在Typeclassopedia中练习之后,我尝试为Either实现一个Functor实例.我的第一次尝试如下:
instance Functor (Either a) where
fmap f (Right a) = Right (f a)
fmap _ left = left
这会引发以下编译时错误:
functor.hs:7:17:
Couldn't match type ‘a1’ with ‘b’
‘a1’ is a rigid type variable bound by
the type signature for
fmap :: (a1 -> b) -> Either a a1 -> Either a b
at functor.hs:6:3
‘b’ is a rigid type variable bound by
the type signature for
fmap :: (a1 -> b) -> Either a a1 -> Either a b
at functor.hs:6:3
Expected type: Either a b
Actual type: Either a a1
Relevant bindings include
left :: Either a a1 (bound at functor.hs:7:10)

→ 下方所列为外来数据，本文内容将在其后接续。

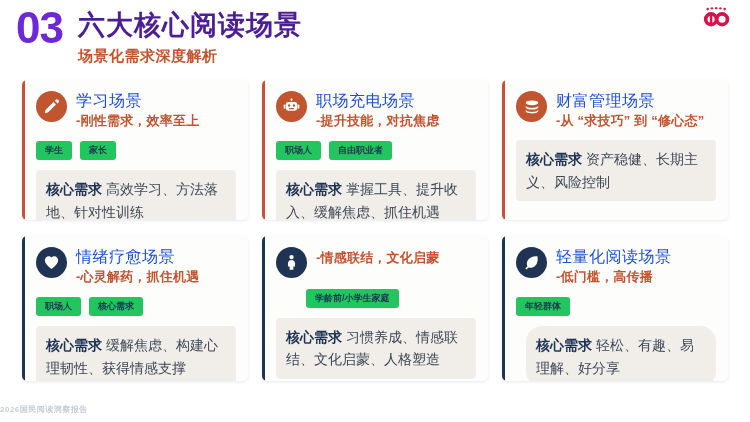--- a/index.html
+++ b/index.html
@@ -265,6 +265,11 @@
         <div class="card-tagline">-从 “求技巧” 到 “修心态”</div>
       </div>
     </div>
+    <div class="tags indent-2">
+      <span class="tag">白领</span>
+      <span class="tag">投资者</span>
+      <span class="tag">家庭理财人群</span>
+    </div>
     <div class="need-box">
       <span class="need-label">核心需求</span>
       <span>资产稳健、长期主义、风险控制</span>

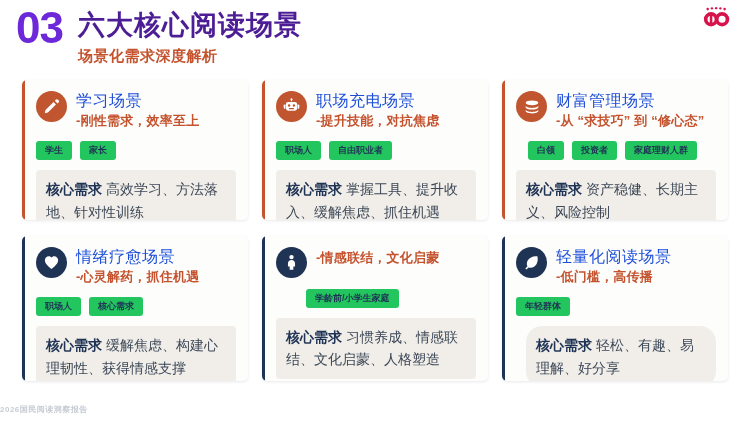--- a/index.html
+++ b/index.html
@@ -150,7 +150,7 @@
     background: #f1eee9;
     border-radius: 4px;
     padding: 8px 10px;
-    font-size: 14px;
+    font-size: 10px;
     line-height: 1.6;
     color: #3c4757;
   }

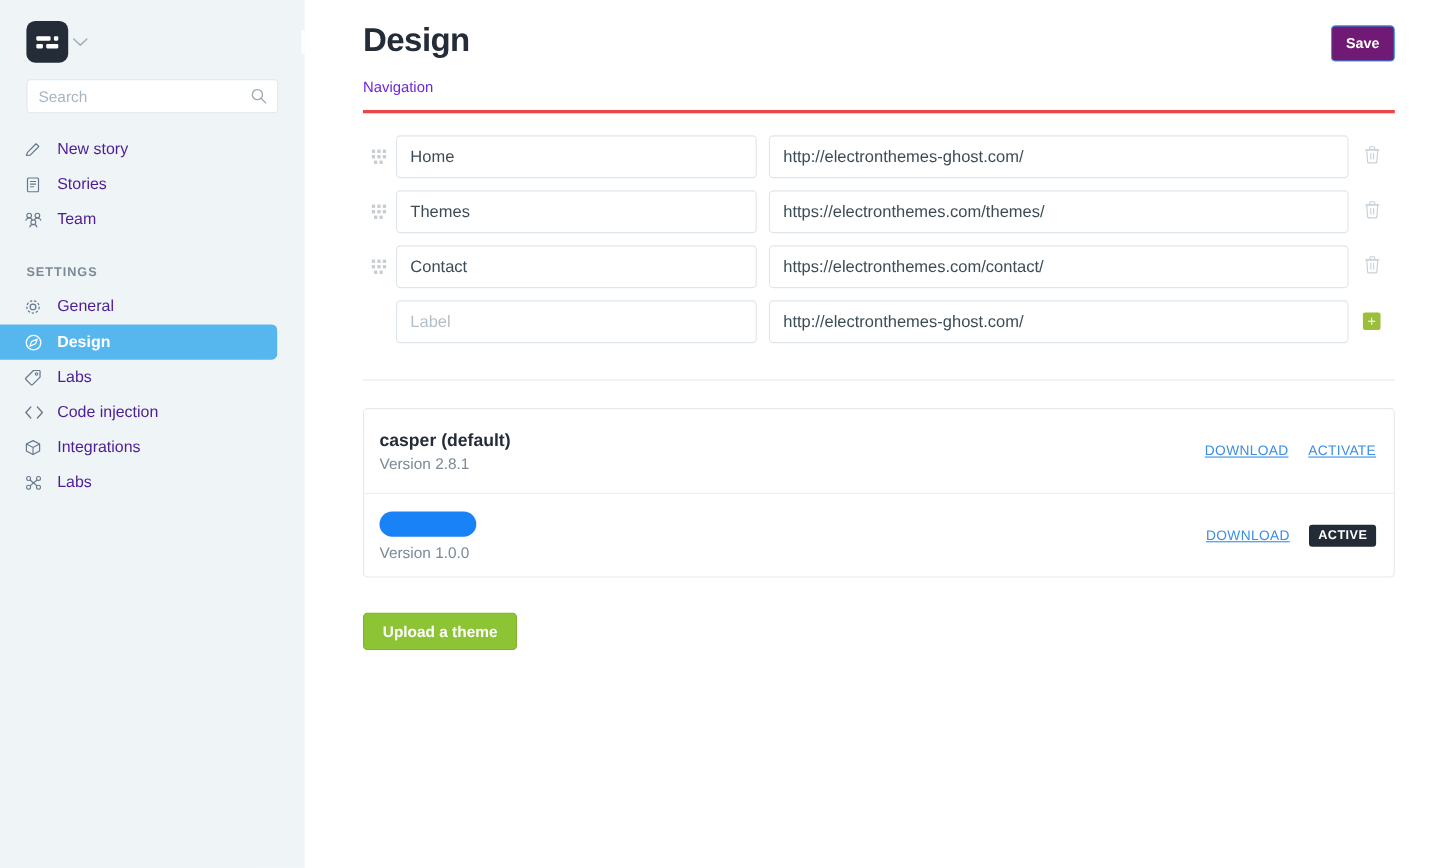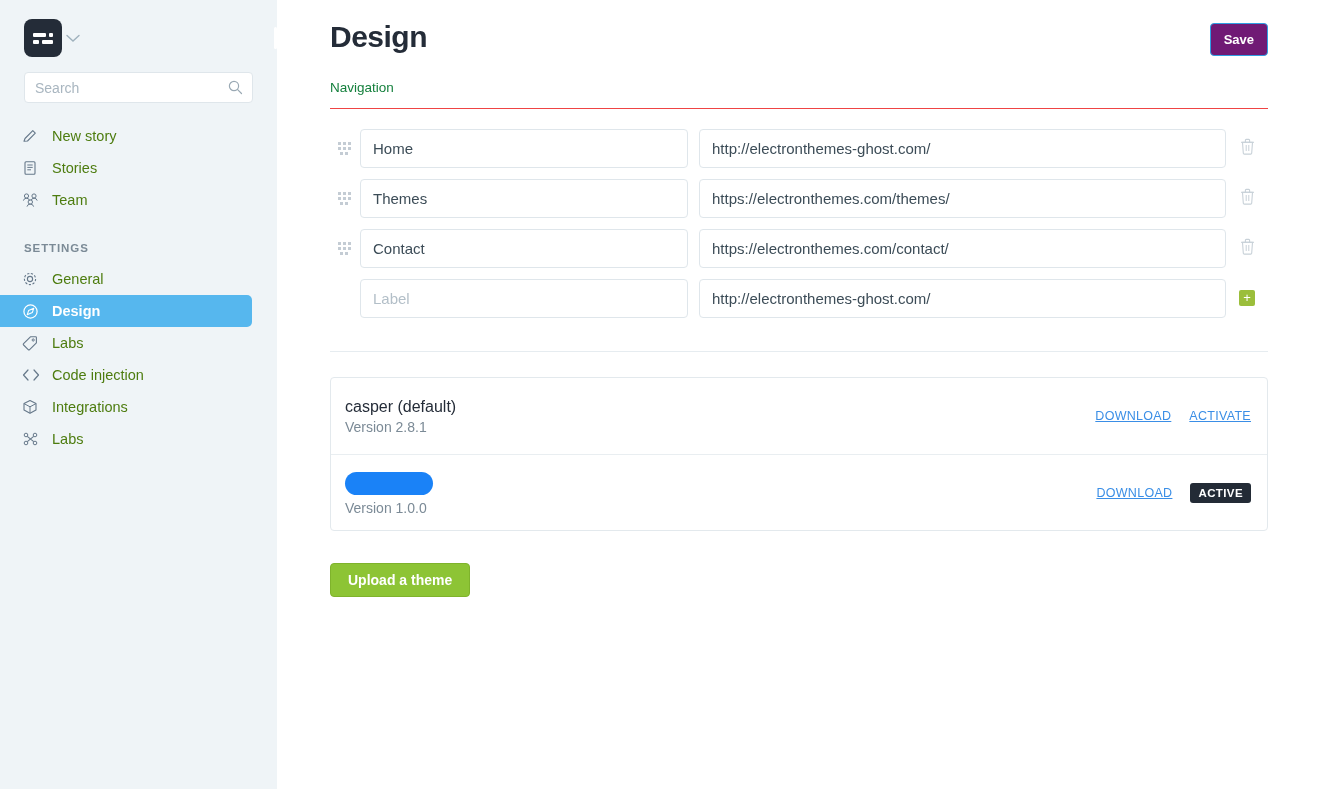--- a/index.html
+++ b/index.html
@@ -123,10 +123,10 @@
 
   .content { padding: 0 49px 0 53px; }
   .nav-section-label {
-    font-size: 13.5px; color: #15803d;
+    font-size: 13.5px; color: #6d28d9;
     padding-bottom: 13px;
-    border-bottom: 1px solid #ef4444;
-    margin-top: 24px;
+    border-bottom: 3px solid #ef4444;
+    margin-top: 16px;
   }
 
   .nav-rows { margin-top: 14px; }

fmap :: (a1 -> b) -> Either a a1 -> Either a b
(bound at functor.hs:6:3)
In the expression: left
In an equation for ‘fmap’: fmap _ left = left
解决此问题的最简单方法是替换第二个定义,fmap如下所示:
instance Functor (Either a) where
fmap f (Right a) = Right (f a)
fmap _ (Left a) = Left a
有人可以解释为什么错误是通过在第二个定义中明确模式匹配来解决的fmap吗?
bhe*_*ilr 10
原因是Left a即使您没有更改其中的值,您也会更改类型.请注意,对于Left 1 :: Either Int String,fmap length (Left 1)有类型Either Int Int.即使值中只出现一个整数Left 1,但由于其他类型参数已更改,因此其类型已更改.
这类似于以下情况:
> let x = [] :: [String]
> x == fmap length x
Couldn't match type ‘Int’ with ‘[Char]’
Expected type: [Char] -> String
Actual type: [Char] -> Int
In the first argument of ‘fmap’, namely ‘length’

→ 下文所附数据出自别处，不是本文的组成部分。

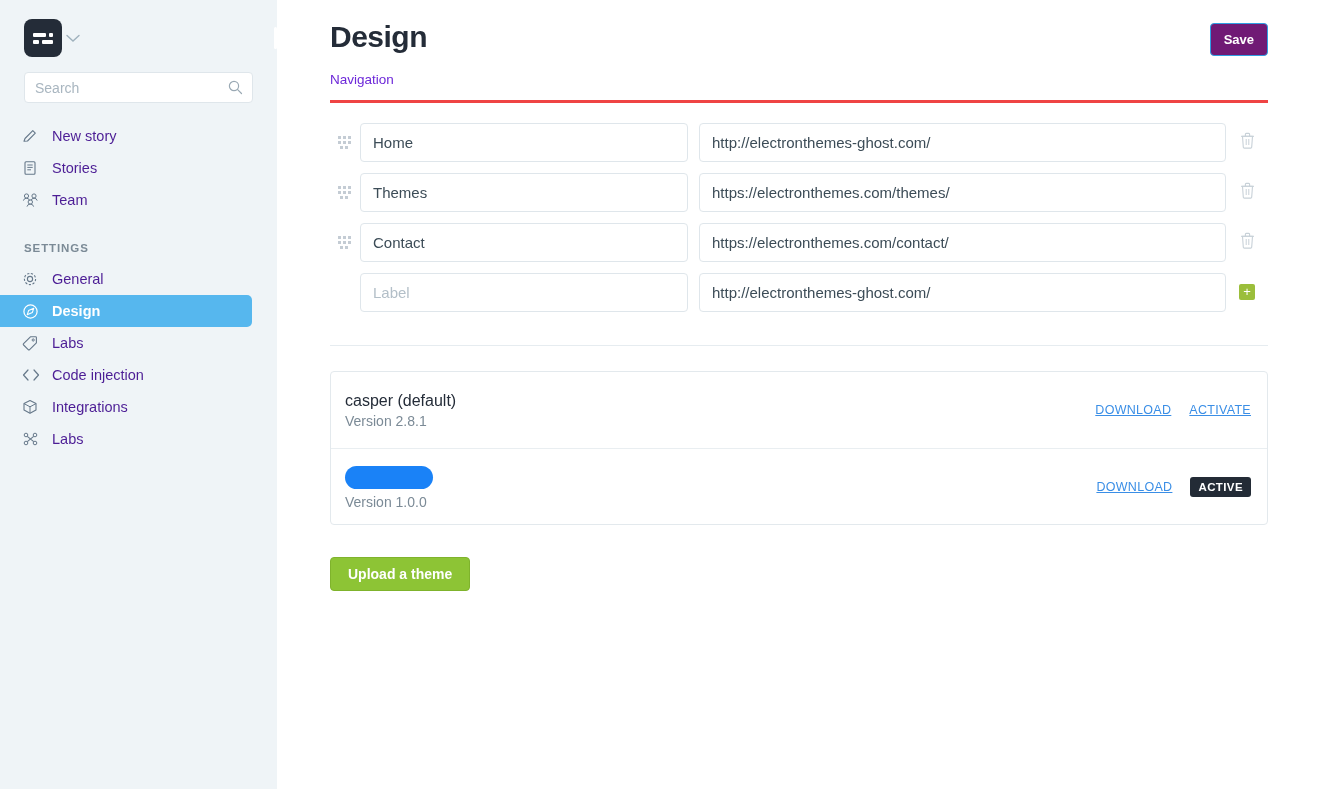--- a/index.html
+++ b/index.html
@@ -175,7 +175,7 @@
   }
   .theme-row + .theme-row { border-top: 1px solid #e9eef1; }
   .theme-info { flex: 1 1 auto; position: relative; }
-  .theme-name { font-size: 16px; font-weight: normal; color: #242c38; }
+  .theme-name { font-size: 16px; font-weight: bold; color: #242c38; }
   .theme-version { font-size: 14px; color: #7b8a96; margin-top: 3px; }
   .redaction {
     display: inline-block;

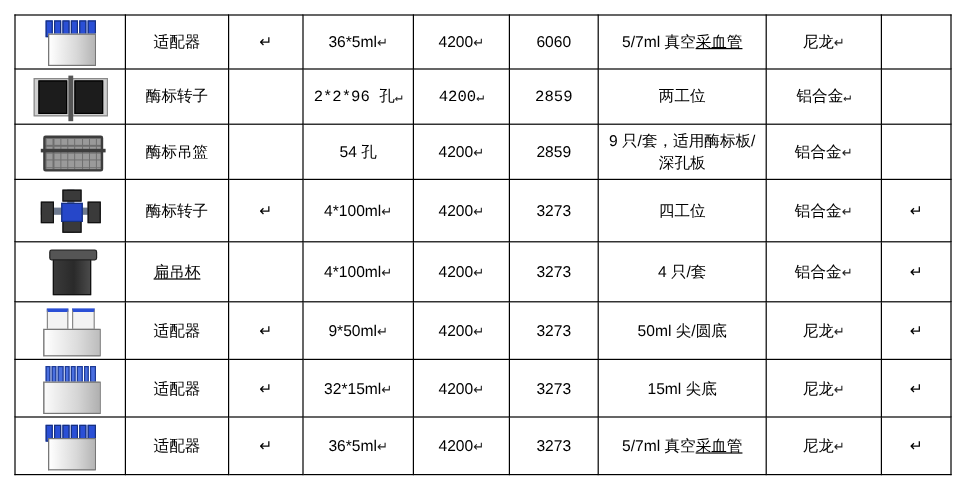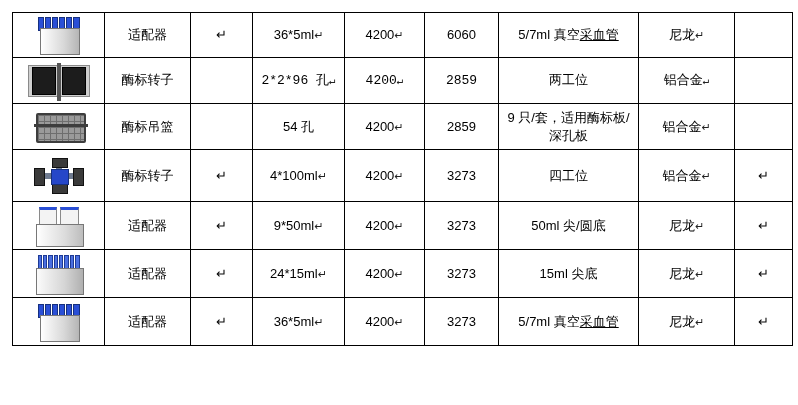--- a/index.html
+++ b/index.html
@@ -301,6 +301,23 @@
     <td class="cell-tail pilcrow">↵</td>
   </tr>
 
+  <tr style="height:50px;">
+    <td class="cell-img">
+      <div class="thumb">
+        <div class="bucket">
+              <div class="lip"></div>
+            </div>
+      </div>
+    </td>
+    <td><span class="underline-link">扁吊杯</span></td>
+    <td class="cell-blank pilcrow"></td>
+    <td><span>4*100ml</span><span class="pilcrow">↵</span></td>
+    <td><span>4200</span><span class="pilcrow">↵</span></td>
+    <td>3273</td>
+    <td class="cell-note">4 只/套</td>
+    <td><span>铝合金</span><span class="pilcrow">↵</span></td>
+    <td class="cell-tail pilcrow">↵</td>
+  </tr>
 
   <tr style="height:48px;">
     <td class="cell-img">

In the second argument of ‘(==)’, namely ‘fmap length x’
即使两个值都是空列表,列表也有不同的类型. x有类型[String]和fmap length x类型[Int].由于等式具有类型(==) :: Eq a => a -> a -> Bool,因此您看到无法比较两种不同类型的值是否相等,因为它们是相同的a.
你的问题是第三行:
fmap _ left = left
left左侧的术语有类型Either a a1,右侧有预期的类型Either a b.此外,a1并且b不期望统一,因为类型fmap是Functor f => (a1 -> b) -> (f a1 -> f b),或者,特别是对于这种情况(a1 -> b) -> (Either a a1) -> (Either a b).因此类型错误.